American scholar (1950–2023)

Bette Sharon Tallen (1950-2023) was an American scholar and activist. Tallen was part of the radical lesbian feminist separatist movement and gained recognition for her early academic contributions in the field. Her later work focused on diversity programming, affirmative action, and a feminist critique of twelve step programs.

== Early life and education ==

Bette Sharon Tallen was born in New York City to Nathaniel and Anne G. Tallen.

After graduating from Hunter College High School, Tallen received a bachelor's degree from the City College of New York, followed by a Doctor of Philosophy in political science from the University of Michigan.

== Career ==
Tallen taught at Ramapo College, Rollins College, and the University of Central Florida.
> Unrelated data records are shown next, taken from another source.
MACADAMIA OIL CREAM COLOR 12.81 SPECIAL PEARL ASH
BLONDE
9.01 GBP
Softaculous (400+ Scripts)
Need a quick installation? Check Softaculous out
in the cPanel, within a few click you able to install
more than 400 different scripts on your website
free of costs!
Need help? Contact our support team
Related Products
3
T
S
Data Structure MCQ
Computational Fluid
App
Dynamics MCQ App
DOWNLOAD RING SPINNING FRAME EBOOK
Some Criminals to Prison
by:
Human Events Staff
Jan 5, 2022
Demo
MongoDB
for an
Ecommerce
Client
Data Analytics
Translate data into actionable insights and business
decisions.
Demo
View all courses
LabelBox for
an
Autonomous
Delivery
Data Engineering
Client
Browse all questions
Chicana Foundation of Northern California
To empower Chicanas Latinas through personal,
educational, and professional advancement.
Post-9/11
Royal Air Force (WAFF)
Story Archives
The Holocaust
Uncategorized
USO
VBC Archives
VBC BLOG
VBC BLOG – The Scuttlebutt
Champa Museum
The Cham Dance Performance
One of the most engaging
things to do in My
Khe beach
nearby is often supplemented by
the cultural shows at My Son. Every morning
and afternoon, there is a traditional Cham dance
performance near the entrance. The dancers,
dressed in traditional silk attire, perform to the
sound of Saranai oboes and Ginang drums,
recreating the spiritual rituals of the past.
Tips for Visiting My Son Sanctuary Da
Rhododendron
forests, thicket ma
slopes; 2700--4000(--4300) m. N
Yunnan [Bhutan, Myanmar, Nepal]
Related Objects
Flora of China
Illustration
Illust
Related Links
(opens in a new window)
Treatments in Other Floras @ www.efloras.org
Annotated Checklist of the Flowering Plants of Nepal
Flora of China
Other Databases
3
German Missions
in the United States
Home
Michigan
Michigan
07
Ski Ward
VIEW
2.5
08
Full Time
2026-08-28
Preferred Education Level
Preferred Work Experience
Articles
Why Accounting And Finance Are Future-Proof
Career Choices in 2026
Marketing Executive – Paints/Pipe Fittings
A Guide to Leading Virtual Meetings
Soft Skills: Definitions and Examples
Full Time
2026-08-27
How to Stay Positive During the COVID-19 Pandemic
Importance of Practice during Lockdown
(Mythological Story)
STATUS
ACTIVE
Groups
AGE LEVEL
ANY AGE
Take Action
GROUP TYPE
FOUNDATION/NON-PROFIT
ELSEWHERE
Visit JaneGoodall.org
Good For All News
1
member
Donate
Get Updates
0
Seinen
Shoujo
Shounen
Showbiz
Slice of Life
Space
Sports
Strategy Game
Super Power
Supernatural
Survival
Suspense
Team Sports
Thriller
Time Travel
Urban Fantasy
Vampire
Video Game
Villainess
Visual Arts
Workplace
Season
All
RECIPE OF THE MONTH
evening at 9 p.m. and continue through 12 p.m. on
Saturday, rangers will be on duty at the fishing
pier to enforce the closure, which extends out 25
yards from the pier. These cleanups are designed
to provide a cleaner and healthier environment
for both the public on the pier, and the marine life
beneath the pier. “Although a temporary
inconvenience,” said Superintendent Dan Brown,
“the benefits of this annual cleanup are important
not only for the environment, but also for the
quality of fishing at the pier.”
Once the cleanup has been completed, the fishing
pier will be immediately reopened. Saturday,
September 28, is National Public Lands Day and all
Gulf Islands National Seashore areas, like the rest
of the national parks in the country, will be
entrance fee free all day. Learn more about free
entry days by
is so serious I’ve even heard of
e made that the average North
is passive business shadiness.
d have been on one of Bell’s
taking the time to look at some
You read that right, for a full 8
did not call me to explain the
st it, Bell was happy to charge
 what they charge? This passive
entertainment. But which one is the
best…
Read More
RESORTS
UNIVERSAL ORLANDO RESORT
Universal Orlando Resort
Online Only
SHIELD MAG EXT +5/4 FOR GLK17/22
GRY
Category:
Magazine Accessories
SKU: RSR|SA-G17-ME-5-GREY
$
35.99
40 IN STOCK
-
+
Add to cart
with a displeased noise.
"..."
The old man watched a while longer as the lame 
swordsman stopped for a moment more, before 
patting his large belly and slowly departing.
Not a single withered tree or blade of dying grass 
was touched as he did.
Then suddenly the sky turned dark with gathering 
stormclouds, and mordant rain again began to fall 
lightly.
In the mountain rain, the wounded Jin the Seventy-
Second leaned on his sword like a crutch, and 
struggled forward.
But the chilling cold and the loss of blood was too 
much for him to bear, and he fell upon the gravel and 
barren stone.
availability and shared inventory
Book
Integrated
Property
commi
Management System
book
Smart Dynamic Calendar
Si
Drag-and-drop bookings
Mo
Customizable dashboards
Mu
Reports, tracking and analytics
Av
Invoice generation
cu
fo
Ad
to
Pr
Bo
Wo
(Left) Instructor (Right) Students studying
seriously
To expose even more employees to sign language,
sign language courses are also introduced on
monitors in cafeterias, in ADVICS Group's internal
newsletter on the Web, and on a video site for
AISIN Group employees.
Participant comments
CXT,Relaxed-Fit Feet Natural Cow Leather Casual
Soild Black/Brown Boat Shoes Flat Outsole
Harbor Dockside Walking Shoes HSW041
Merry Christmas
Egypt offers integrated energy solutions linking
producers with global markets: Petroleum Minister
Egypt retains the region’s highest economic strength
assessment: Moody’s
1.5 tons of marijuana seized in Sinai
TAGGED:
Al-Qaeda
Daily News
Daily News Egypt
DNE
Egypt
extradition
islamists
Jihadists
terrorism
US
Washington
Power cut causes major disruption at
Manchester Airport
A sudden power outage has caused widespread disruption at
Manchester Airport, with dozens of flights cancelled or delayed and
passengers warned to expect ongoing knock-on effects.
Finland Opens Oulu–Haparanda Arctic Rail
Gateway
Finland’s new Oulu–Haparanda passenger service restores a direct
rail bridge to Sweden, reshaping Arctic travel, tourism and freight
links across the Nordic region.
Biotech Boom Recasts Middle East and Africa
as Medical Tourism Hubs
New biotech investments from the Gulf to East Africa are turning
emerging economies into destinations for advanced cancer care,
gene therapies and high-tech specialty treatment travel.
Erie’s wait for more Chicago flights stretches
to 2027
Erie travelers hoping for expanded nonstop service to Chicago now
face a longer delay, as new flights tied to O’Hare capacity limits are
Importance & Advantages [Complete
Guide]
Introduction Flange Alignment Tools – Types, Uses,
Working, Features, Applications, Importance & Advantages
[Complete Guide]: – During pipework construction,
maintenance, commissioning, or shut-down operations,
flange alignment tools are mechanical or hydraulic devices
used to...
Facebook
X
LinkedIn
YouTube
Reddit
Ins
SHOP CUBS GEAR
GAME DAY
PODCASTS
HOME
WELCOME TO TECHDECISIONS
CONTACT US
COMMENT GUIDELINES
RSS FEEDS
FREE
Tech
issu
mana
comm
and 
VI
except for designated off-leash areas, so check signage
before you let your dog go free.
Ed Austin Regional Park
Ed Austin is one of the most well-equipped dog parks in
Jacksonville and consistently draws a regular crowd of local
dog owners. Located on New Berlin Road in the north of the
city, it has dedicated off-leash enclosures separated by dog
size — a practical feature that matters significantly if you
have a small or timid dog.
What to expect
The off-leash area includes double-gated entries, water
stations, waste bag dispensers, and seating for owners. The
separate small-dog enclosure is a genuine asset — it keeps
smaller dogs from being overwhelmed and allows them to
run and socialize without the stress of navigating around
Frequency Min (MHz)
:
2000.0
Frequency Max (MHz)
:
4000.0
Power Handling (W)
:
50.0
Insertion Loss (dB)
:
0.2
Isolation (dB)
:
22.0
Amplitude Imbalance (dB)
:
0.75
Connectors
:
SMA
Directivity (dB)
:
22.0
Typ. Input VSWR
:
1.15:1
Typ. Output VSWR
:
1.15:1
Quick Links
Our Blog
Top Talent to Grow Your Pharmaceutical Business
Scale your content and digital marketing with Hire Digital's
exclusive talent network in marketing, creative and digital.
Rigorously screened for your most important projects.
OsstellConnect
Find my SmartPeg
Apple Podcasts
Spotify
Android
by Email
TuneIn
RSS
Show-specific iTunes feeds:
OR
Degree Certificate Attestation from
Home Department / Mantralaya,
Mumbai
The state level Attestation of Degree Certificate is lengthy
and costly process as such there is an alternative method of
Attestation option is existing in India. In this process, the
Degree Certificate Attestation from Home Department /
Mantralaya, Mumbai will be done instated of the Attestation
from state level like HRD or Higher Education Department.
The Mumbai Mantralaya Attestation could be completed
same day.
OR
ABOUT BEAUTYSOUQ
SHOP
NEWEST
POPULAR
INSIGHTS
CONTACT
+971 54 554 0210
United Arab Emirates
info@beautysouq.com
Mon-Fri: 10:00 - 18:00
Congruent with her teaching, Tallen was active in many campus community programs and student groups. She worked in a shelter for women victims of domestic violence, and revived the Women's Services and Lesbian and Gay Alliance at the State University of New York. After retiring from teaching at the University of Central Florida, Tallen represented at-risk children in legal proceedings through the Guardian Ad Litem program.

== Personal life ==
Tallen married Carol Ann Thomas on November 16, 2019.

Tallen died on November 15, 2023. At the time of her death, she lived in Winter Park, Florida.